> [Exercise task]
Continue the court opinion below on the Louisiana Horticulture Commission's injunction against Joe Kuharcik, picking up right after its last sentence.

> [Quoted text]
BEGIN

Louisiana Horticulture Commission v. Kuharcik

335 So. 2d 56 | La. Ct. App. | 1976

MORIAL, Judge.

Defendant, Joe Kuharcik appeals from a judgment of the district court enjoining him from selling “pot plants” 1 at any loca*57tion other than 4154 State Street Drive in New Orleans, Louisiana.

On January 28, 1975 the Louisiana Horticulture Commission filed a petition for an injunction against defendant seeking to enjoin him from selling potted plants at locations other than 4154 State Street Drive, the address listed on the permit issued to him pursuant to LSA-R.S. 37:1961 et seq. In response to the petition, defendant filed an exception of no right and/or cause of action alleging the unconstitutionality on its face and in application of LSA-R.S. 37:1964. The court subsequently granted the injunction. Defendant appeals. We affirm.

END

> [Dataset excerpts]
BEGIN

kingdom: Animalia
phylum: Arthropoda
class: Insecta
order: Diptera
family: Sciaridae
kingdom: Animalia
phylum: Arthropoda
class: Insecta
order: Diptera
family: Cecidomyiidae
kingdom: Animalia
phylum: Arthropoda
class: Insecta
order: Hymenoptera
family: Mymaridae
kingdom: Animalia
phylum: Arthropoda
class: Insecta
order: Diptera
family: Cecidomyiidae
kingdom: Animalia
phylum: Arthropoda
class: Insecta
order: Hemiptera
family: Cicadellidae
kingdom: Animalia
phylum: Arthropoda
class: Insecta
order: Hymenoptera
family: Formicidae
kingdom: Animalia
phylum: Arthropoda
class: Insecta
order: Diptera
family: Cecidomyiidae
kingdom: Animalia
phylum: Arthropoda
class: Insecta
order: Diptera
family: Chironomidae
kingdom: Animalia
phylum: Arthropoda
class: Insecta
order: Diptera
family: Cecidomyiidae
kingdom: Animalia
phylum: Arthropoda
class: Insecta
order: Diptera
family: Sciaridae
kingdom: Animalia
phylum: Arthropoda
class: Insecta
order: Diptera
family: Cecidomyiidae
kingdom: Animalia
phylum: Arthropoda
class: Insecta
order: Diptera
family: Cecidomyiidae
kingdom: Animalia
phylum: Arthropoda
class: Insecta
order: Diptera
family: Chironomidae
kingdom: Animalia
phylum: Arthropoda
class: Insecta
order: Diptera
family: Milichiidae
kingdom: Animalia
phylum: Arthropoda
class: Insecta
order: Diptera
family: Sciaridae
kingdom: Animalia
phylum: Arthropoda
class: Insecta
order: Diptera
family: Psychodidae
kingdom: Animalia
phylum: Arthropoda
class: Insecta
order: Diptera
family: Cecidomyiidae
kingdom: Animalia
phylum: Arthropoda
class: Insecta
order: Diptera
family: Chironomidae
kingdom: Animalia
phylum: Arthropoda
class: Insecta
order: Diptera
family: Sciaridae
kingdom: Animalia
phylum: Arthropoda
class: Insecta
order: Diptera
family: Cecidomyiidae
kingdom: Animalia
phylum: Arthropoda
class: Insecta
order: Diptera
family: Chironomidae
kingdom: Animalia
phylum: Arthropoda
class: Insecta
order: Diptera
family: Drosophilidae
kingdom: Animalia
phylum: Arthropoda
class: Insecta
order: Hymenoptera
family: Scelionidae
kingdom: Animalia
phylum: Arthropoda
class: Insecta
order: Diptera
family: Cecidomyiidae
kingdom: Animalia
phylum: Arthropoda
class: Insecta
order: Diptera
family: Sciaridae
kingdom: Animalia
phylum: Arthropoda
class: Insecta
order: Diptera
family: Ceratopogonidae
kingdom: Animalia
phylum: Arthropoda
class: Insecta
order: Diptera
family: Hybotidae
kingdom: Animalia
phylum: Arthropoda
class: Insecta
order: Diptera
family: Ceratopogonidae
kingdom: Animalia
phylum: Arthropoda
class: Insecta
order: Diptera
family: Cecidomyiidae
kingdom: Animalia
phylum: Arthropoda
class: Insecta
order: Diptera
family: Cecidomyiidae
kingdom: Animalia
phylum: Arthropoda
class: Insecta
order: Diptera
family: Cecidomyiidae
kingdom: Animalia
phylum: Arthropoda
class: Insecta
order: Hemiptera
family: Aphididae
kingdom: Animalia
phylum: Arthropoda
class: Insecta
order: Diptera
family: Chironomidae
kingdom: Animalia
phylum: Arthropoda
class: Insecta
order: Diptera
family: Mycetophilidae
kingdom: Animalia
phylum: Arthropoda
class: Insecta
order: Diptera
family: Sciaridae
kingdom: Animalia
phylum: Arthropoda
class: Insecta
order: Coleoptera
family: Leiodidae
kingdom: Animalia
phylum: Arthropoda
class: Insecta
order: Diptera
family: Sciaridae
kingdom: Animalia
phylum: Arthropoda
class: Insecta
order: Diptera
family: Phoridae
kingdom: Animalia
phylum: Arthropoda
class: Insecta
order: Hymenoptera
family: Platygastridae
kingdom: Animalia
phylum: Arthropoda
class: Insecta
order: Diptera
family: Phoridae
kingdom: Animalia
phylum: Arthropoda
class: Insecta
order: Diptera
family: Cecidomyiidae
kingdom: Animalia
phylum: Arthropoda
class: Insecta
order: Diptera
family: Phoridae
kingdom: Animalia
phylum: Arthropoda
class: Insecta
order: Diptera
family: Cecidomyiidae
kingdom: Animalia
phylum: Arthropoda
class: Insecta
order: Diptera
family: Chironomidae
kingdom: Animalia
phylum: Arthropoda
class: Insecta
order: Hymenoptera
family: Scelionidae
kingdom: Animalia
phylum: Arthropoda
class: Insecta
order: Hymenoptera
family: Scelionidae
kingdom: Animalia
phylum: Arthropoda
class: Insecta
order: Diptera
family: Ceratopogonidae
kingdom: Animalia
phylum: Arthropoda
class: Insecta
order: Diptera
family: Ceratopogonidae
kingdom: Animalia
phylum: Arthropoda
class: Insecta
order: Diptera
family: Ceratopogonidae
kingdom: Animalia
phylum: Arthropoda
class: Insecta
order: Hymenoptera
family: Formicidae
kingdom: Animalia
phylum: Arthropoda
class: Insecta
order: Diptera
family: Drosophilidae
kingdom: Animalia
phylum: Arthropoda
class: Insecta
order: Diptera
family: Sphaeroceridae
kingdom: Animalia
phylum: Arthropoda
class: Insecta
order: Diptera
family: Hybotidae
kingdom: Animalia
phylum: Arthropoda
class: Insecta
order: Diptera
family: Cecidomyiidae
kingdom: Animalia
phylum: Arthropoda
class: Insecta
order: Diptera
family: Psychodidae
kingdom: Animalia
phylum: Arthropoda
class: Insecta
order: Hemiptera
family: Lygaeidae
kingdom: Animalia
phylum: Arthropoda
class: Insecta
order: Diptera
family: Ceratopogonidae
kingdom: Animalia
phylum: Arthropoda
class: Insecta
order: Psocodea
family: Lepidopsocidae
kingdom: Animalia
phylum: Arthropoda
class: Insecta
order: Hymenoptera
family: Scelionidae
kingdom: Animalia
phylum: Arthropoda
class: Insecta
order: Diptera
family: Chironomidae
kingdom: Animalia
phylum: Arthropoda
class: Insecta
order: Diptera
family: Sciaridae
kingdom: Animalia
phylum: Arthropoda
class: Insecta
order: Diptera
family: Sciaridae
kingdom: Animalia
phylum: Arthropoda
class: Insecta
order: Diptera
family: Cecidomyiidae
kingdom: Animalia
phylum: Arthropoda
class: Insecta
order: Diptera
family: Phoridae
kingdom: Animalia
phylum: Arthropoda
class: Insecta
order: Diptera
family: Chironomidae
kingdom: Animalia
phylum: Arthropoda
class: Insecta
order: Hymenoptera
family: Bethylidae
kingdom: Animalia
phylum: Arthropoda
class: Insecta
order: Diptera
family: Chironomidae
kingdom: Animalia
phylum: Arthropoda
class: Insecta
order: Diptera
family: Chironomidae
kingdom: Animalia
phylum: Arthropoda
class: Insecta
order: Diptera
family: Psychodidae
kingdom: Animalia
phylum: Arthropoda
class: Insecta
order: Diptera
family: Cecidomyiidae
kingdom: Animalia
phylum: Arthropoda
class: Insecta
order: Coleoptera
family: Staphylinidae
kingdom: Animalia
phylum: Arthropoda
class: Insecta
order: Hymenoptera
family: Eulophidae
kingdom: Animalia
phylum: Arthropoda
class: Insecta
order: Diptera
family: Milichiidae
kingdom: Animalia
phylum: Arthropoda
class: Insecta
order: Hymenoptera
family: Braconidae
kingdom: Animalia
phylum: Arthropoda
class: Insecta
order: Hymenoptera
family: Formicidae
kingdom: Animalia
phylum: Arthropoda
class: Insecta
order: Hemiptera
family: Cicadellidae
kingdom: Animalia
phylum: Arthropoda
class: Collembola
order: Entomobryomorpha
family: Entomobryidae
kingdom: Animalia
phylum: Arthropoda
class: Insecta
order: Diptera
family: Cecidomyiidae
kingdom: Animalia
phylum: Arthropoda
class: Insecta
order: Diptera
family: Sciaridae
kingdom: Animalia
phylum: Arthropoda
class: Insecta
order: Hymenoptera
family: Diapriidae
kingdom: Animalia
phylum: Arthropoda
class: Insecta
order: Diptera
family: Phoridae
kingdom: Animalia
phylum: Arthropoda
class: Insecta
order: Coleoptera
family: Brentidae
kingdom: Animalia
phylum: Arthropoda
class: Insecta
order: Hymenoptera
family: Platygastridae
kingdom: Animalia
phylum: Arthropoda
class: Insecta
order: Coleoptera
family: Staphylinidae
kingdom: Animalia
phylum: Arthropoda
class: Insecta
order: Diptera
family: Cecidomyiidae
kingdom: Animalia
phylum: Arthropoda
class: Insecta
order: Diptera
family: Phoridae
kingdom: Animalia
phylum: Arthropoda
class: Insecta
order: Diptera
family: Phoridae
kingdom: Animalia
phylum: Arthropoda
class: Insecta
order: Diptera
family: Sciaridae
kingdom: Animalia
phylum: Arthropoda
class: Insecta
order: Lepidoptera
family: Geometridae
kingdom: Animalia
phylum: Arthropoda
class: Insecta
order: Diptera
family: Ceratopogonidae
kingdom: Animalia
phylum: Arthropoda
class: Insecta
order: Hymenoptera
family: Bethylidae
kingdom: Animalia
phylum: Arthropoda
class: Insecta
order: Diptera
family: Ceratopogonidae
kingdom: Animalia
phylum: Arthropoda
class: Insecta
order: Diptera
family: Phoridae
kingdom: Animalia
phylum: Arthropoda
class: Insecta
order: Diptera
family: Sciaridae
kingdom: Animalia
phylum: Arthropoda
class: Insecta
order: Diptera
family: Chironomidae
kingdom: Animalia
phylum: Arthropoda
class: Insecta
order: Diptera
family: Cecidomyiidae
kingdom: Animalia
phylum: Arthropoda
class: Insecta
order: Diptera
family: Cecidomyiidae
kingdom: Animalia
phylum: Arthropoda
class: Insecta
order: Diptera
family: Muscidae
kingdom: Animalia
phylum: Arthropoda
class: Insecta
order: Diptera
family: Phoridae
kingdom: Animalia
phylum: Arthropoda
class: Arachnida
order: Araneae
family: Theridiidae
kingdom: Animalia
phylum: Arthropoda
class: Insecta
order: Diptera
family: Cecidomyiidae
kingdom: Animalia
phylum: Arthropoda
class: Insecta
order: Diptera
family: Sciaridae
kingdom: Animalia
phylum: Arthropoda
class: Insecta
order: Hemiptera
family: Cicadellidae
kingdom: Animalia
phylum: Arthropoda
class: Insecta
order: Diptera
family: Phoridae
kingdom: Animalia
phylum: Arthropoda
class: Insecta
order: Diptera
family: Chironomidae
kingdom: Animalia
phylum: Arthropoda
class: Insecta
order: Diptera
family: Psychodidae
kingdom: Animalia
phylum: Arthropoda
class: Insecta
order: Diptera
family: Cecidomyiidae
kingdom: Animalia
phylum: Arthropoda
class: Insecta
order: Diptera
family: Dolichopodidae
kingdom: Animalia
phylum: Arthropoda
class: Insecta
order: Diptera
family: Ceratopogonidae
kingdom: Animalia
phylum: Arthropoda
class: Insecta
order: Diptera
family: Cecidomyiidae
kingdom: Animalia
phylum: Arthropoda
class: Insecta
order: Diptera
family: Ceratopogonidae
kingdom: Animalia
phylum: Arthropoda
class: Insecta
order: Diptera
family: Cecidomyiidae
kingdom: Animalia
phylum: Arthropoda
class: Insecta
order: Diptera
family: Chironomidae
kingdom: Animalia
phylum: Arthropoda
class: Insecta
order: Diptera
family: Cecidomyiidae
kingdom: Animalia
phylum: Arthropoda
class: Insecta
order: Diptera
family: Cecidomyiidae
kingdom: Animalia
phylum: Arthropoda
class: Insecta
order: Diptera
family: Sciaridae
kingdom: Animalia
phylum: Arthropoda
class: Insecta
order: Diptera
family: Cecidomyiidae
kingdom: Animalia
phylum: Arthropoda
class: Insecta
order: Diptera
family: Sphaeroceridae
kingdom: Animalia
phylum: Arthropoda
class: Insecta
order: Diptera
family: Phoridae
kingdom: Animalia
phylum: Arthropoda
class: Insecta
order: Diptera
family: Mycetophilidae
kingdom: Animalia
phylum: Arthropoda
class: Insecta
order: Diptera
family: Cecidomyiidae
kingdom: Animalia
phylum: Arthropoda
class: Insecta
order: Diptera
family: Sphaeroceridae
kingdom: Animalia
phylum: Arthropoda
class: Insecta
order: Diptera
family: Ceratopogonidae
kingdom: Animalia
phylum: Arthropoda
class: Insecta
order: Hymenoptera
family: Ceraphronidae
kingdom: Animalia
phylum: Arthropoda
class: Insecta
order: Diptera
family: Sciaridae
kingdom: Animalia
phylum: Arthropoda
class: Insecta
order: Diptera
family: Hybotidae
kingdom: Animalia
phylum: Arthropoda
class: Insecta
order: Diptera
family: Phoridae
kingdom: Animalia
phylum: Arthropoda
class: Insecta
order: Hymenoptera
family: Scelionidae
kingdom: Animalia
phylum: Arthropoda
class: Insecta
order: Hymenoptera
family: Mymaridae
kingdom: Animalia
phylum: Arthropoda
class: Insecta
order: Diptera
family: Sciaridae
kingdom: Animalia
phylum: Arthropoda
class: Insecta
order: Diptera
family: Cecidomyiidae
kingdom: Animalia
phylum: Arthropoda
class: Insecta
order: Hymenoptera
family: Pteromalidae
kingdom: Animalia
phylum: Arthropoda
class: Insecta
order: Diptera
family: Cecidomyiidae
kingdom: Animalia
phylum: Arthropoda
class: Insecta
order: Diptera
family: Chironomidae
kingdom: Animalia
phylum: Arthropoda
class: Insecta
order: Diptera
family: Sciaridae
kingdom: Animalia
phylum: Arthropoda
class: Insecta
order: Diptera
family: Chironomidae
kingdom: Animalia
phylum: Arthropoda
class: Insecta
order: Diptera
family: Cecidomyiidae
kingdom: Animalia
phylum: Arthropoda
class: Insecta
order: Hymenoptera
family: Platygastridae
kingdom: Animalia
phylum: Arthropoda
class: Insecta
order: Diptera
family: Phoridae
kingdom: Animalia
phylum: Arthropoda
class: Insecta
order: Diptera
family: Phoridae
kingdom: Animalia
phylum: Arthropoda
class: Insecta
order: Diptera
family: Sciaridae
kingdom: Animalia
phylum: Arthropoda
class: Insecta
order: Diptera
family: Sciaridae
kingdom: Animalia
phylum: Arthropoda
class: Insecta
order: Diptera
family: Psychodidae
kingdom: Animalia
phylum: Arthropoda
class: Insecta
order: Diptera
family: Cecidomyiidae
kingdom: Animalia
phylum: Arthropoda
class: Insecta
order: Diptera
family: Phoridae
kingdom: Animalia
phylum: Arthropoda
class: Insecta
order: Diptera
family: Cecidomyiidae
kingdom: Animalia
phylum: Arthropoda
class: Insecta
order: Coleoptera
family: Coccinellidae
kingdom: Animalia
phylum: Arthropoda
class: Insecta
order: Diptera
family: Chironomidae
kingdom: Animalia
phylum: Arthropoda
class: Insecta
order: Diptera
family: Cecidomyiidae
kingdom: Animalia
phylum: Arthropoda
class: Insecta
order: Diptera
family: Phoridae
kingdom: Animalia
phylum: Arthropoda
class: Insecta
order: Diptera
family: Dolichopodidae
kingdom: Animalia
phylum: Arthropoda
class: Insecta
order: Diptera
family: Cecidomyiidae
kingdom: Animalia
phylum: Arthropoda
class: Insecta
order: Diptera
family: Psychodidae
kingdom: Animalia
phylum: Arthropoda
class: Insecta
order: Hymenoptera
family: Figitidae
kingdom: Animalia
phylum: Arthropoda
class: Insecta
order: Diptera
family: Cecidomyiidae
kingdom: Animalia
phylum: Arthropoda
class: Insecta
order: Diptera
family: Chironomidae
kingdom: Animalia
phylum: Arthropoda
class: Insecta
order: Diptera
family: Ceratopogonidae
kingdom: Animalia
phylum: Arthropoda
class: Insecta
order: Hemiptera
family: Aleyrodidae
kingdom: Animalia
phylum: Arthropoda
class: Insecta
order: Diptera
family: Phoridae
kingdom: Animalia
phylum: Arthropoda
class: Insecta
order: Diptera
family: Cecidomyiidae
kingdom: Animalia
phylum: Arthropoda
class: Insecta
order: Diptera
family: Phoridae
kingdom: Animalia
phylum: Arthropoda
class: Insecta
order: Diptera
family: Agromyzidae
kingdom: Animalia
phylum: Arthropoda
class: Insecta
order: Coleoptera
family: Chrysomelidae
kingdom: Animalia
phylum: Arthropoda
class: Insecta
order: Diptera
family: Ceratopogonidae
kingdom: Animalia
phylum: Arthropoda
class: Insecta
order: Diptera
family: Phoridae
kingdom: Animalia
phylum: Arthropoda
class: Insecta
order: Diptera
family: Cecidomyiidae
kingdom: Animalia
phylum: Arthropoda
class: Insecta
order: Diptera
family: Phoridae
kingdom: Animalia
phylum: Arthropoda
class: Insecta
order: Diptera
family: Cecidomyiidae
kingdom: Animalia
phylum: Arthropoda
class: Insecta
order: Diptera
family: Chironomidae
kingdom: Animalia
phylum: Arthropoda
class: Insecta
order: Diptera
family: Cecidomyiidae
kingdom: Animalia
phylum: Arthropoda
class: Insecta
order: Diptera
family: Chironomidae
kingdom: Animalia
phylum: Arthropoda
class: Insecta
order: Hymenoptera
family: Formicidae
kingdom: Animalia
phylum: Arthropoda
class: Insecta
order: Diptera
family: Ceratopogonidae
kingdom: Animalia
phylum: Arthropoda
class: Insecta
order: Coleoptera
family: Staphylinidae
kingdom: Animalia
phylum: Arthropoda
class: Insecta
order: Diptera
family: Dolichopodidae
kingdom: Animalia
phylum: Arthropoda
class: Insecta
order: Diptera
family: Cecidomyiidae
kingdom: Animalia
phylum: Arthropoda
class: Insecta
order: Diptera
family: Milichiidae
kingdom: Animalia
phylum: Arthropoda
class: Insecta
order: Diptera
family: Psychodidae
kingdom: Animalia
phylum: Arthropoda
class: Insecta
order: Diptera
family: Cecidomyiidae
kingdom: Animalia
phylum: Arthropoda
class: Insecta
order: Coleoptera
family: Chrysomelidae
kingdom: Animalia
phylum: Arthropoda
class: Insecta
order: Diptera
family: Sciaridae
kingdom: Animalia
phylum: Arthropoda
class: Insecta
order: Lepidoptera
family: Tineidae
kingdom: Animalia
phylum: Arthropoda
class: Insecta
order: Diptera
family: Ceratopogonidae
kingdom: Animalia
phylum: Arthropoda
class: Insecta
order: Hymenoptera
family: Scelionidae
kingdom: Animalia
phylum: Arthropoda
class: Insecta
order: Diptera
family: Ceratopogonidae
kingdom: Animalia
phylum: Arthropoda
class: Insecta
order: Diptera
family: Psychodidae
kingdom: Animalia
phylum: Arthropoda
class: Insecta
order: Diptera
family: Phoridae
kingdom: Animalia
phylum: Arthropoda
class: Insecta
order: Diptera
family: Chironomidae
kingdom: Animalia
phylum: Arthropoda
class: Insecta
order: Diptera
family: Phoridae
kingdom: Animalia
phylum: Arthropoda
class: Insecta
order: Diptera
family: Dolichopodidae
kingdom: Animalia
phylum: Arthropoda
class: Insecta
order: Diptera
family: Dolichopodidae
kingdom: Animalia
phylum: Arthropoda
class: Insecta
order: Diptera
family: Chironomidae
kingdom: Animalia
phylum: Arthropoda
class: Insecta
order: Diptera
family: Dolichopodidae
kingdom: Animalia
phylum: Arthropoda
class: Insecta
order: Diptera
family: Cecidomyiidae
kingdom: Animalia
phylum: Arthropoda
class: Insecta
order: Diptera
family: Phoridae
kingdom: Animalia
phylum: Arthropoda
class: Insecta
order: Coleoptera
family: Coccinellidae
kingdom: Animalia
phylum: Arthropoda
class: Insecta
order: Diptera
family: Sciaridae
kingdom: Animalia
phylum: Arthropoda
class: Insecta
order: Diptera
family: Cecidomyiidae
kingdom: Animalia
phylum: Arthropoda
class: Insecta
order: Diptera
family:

END

> [Right answer]
The parties stipulated that the operations of the business were conducted at the State Street Drive address. However, it was admitted that most sales were made from a pickup truck at two other locations. The Commission contends that according to LSA-R.S. 37:1964C, defendant must obtain a permit for each location in which the “pot plants” are sold. LSA-R.S. 37:1964C provides as follows:

“C. A pot plant or nursery stock dealer shall not be required to obtain a license but shall be required to obtain a permit from the commission before engaging in business as a pot plant or nursery stock dealer, and shall pay in advance an annual fee of twenty-five dollars for each separate establishment or place of business operated by said pot plant or nursery stock dealer in which pot plants or nursery stock are sold and shall secure a renewal of such permit annually thereafter for an annual fee of twenty-five dollars as long as he conducts the business of buying and selling pot plants and nursery stock. The application for a permit shall be in writing and on forms which shall be prescribed by the commissioner.”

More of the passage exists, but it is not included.